First, drawing from years of experience, I have managed to condense my studio equipment into three or four bags that all fit nicely on a single handtruck. True, I need space in my car not only to put the bags themselves and any extra items I might need, such as backgrounds and gobo cards, but I can basically handle all the items I need by myself. As I said, everything fits on the handtruck. Here’s what it looks like:
Now I have mentioned before that there are shooters out there who can manage to take their studio equipment in one bag! And, that’s great for those photographers who constantly must travel by air. But, one reason I still like my studio lighting equipment is that (1) none of my lights is battery-powered so I am assured of constant quality output, (2) I’m totally familiar with all the light modifiers for my studio lights and (3) even if I used battery-powered lights, I’d still need light stands, gobos, a tripod and a bag for extras. So, the package would not be significantly smaller unless, of course, I was using speedlights. More about my speedlight kit in a minute.

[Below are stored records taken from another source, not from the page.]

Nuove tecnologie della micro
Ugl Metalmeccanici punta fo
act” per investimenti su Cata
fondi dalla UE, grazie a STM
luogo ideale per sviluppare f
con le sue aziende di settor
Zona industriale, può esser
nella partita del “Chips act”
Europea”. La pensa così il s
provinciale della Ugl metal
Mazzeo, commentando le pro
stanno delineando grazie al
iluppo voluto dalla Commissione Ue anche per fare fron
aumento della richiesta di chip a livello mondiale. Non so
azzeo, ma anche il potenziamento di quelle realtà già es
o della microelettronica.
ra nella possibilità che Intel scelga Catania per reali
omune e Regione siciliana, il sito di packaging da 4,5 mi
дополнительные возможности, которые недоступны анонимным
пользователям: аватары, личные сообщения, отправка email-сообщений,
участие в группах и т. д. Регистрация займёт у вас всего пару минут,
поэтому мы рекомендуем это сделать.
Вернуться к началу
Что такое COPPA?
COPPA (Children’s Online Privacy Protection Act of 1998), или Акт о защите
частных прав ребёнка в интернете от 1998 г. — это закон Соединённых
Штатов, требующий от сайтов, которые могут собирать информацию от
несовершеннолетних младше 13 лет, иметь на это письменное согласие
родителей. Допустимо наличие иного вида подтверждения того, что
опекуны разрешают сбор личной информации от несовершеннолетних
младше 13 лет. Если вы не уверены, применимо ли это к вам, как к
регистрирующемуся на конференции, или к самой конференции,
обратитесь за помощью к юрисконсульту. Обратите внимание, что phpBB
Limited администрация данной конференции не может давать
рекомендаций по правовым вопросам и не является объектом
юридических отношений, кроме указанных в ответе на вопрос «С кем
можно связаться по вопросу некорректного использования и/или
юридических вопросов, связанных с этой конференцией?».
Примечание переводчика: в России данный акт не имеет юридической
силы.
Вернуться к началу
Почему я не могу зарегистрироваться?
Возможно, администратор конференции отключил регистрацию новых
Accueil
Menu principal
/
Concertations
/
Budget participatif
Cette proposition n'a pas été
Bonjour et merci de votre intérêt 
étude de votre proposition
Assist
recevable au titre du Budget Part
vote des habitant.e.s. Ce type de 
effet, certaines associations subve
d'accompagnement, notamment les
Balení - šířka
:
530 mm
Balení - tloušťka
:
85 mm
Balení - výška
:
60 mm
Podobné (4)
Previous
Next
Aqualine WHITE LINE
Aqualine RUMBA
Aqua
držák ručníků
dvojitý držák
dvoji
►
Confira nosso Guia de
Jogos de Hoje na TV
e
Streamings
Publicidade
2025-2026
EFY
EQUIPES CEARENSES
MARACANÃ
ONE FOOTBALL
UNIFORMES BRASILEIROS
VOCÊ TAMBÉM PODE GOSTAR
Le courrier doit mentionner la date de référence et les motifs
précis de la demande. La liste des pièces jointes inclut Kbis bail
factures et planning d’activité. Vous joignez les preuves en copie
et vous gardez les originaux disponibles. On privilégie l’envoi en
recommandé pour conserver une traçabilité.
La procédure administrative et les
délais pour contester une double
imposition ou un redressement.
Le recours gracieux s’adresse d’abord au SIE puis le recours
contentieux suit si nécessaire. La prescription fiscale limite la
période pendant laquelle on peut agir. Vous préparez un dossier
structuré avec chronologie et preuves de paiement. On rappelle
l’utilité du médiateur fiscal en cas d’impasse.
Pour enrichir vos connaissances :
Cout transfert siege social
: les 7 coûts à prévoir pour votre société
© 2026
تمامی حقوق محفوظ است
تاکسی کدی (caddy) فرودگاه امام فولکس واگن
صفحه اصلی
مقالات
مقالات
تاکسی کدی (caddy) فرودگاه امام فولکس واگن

These are the extras I usually bring when I have a series of corporate portraits to do on location:
This was the setup for a two-day shoot during which I photographed approximately thirty executives! In addition, I had to shoot several full-length portraits like the one below:
I also shoot many different events and for those, since there is really no way to set up cumbersome studio lights so, I use my speedlight kit. This is what it looks like:
This case is small, has wheels and has room for three heads, two hi-speed battery packs and assorted accessories. I have a fourth flash unit that I carry in my camera case.
These are my portable flash heads complete with radios attached. This kind of event photography requires much more portable lighting and lights that do not need to be plugged into a wall outlet. They give me much more freedom of movement and various lighting possibilities by turning them off or on depending on the effect I want. As you can see, these “heads” have round reflectors which I find much better than smaller speedlights like the one I put on my camera. (A Canon 435EX).
So, depending on what the job calls for, I have location lighting kits I can use. One for bigger jobs and one for smaller ones. I can also modify the amount of equipment I take to any job I do. I’ve done shoots which required only one light, an umbrella, stand and tripod as well as others that required almost all the equipment in my studio! Each photographer has to decide for him or herself, what is within the comfort zone to carry and what types of lighting is best for various shoots.
My equipment has seen lots of use over the forty-or-so years I have been doing this, and there are probably some upgrades that should be made. But my theory is that as long as you have reliable lights that you can count on time after time, “light is light.” It really doesn’t matter all that much what it comes from, as long as you are thoroughly familiar with how they work and keep them properly maintained.
I have had to refurbish the battery packs once in about 20 years or so. They are both Lumedyne mini-cyclers and the heads are Sunpak 120J units. (Which I don’t think are available anymore). As a matter of fact, since the above image was made, I have upgraded both heads with newer ones I bought on eBay. Another thing about location power, the mini-cyclers I use are rechargeable and I have had no problems with them except when they needed reconditioning. Plus, they last for an entire day’s shoot when fully charged. For my other portable flash units, I invest in new batteries from time to time. I find that with rechargeable AA’s, for example, I never really know whether the charge is 100%. So, keeping a fresh supply of these for my other flashes as well as the radio units is just an extra added cost of production.